The beginning of the dream is likely me being reminded about a contract. I am inside a “home” that I had promised to buy but I find it occupied and decide not to take on the task of ownership. The pool in the back is almost empty. I had a pool dream yesterday of constructing a pool and it being filled with water but it was all black and white. I wanted to paint it to give it color and was told I needed to wait for the water level to go down naturally (evaporate). Being this pool has no water it seems to be an extension of yesterday’s dream. The freezer being open is symbolic of hidden, frozen emotion that is leaking out into the house. When I discuss with them the price of the home I feel they got an unfair deal. In that moment I think I could help them but I don’t.

I decide to leave (choice made). The car (life path) and the pills (avoidance) is hard to control. The pizza is wholeness and is being delivered to the house I am leaving. Then I am followed by people who I feel want to cause me harm (my fear of something unknown). I end up trapping myself out of fear. 

Considerations

My Team has been making themselves known. There are a lot of them, at least 12. I only get that much attention when I need it, usually when at a crossroads or crisis point.
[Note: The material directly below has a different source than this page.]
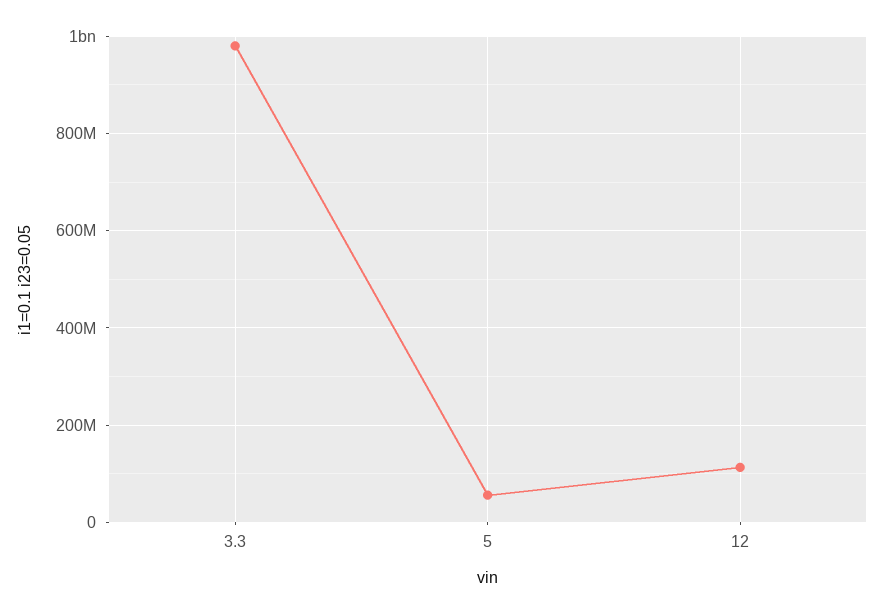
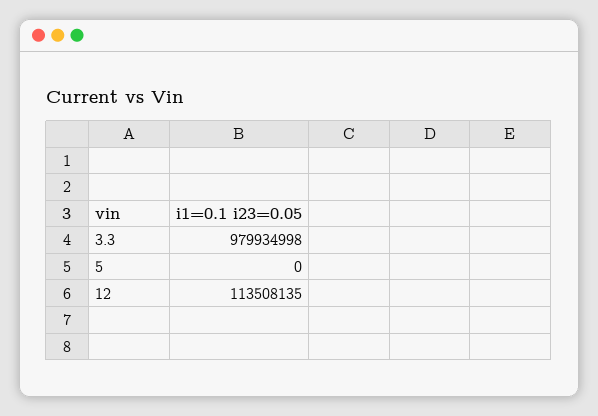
5: 60000000 -> 0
It seems that I may be approaching an exit point where I choose between continuing to play this game or quit. It may or may not mean I will leave this body and life. It could just be that this particular contract I took on has proved too much and I take another path. 
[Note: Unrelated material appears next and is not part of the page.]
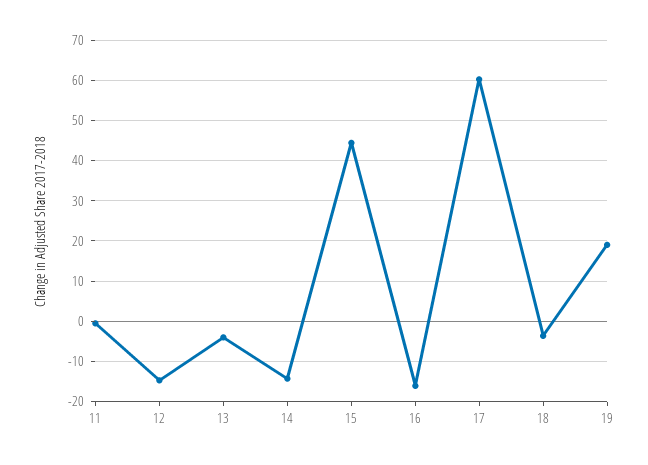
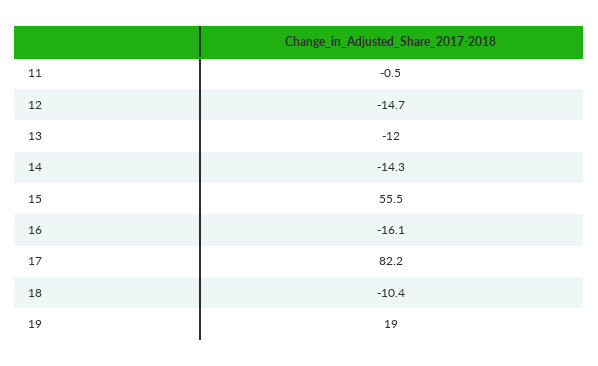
13: -4 -> -12
15: 44 -> 55.5
17: 60 -> 82.2
18: -4 -> -10.4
It appears that I am being asked to confront fears regarding this particular path/lesson. Why do I feel the two people pursuing me have ill intent? Maybe they are trying to tell me something important? Maybe they need my help? Maybe they want to share the pizza (wholeness) with me? lol I don’t stick around to find out and end up trapping myself. Ultimately I will have to confront the people (my fear) and learn what it has to teach me. Avoiding it will only delay the inevitable. 

Prior to bed last night I had a thought that seemed to be part of a conversation that I was not fully conscious of. The thought was that I did not want to die and leave behind my mom and three children. I would never do that to them. My mother would be devastated. My death would be too much. After a pause I heard my sister’s name and with it came memory of an OBE where my deceased father visited me. He didn’t come all that way for me. He came to make sure I would help my sister.

At this point I must still be in limbo because when I woke up I felt uneasy.